KUTIPAN UNTUK DIBACA:
※ ※ ※

Isu pelanggaran privasi yang dilakukan Facebook semakin menjadi-jadi. Bahkan, kali ini media sosial yang didirikan pada 2004 silam ini mengakui bahwa mereka memang memata-matai isi pesan para pengguna aplikasi Facebook Messenger. Pesan yang dimaksud dalam hal ini termasuk link atau tautan dan foto/gambar yang dikirim lewat platform Messenger.

 

Pernyataan ini dilontarkan langsung oleh CEO Facebook, Mark Zuckerberg, dalam sebuah sesi wawancara kepada Bloomberg. Menurut Mark, tindakan ini dilakukan sebagai pencegahan agar platform pesan instan ini tidak disalahgunakan. Dalam pernyataannya, Mark mengatakan bahwa Facebook memang memiliki aturan terkait konten yang disebarluaskan oleh pengguna. Aturan ini disebut sebagai “Community Standard” dan jika konten tersebut tak sesuai, Facebook berhak untuk menghapusnya. “Dalam hal ini, jika sistem kami mendeteksi apa yang sedang terjadi. Kami bisa saja menghentikan pesan itu,” ungkap Mark.

※ ※ ※

Berikan salinan persis bagian kutipan tentang Facebook Messenger, mulai dari "Isu pelanggaran privasi" sampai dengan "lewat platform Messenger.", termasuk kata-kata terakhir itu. Entri-entri ini diambil dari sumber lain, bukan dari kutipan di atas.

※ ※ ※

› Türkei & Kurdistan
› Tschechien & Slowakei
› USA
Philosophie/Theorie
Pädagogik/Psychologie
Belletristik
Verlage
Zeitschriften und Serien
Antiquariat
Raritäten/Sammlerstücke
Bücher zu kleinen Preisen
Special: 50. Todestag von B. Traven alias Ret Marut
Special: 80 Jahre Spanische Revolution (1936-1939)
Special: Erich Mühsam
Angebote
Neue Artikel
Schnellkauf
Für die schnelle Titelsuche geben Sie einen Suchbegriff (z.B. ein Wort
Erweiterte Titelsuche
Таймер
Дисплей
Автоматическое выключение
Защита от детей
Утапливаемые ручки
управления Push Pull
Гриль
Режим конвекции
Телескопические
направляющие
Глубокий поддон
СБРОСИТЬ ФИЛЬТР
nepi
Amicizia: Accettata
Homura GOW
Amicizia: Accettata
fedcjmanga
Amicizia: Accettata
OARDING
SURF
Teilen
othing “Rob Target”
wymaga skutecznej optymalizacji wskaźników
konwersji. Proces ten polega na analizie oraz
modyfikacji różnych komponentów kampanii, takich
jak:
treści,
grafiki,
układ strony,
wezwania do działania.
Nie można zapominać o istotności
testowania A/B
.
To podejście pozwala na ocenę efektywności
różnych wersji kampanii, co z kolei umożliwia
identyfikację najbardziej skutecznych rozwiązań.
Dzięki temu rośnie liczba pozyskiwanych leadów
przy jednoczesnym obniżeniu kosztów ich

※ ※ ※

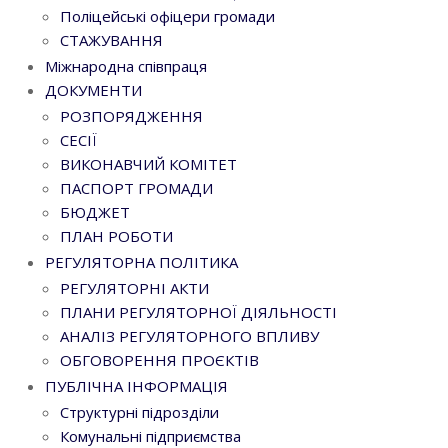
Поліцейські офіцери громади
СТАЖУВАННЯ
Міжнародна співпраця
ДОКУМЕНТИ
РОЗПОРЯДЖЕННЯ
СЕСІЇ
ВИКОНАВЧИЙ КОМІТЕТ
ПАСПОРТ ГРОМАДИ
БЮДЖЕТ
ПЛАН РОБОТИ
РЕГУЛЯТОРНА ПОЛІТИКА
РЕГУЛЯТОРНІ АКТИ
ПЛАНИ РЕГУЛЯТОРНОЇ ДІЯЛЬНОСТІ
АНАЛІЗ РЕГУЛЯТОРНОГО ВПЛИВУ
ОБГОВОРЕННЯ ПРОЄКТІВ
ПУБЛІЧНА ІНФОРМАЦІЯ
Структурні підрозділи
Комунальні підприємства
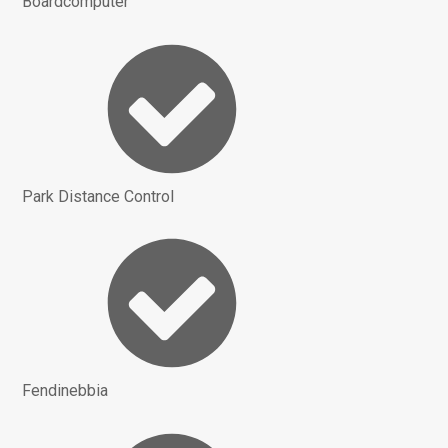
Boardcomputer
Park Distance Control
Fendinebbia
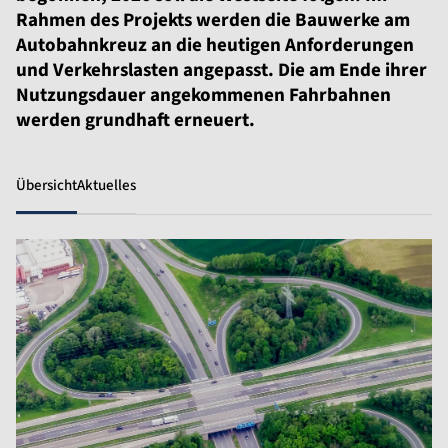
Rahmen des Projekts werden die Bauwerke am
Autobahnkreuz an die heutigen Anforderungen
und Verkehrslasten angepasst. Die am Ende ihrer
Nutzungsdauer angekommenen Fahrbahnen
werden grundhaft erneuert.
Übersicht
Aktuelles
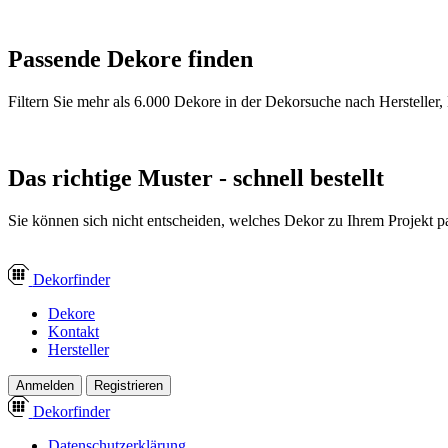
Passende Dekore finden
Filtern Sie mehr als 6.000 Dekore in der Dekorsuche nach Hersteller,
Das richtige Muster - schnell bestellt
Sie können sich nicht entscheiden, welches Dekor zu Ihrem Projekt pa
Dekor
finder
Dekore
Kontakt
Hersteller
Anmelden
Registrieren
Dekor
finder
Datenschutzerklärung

※ ※ ※

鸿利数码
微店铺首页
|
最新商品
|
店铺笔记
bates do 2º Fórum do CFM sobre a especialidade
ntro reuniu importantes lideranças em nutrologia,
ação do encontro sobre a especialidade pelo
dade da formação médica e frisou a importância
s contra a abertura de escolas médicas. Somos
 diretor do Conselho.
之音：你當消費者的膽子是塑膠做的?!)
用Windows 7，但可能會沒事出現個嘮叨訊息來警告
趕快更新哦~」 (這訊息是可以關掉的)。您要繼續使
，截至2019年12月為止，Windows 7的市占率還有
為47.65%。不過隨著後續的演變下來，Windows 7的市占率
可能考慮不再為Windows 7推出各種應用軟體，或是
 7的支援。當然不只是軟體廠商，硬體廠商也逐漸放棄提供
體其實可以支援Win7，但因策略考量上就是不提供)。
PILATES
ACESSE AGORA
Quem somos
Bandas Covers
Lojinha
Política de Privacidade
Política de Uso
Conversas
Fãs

※ ※ ※

JAWABAN DI BAWAH:
Isu pelanggaran privasi yang dilakukan Facebook semakin menjadi-jadi. Bahkan, kali ini media sosial yang didirikan pada 2004 silam ini mengakui bahwa mereka memang memata-matai isi pesan para pengguna aplikasi Facebook Messenger. Pesan yang dimaksud dalam hal ini termasuk link atau tautan dan foto/gambar yang dikirim lewat platform Messenger.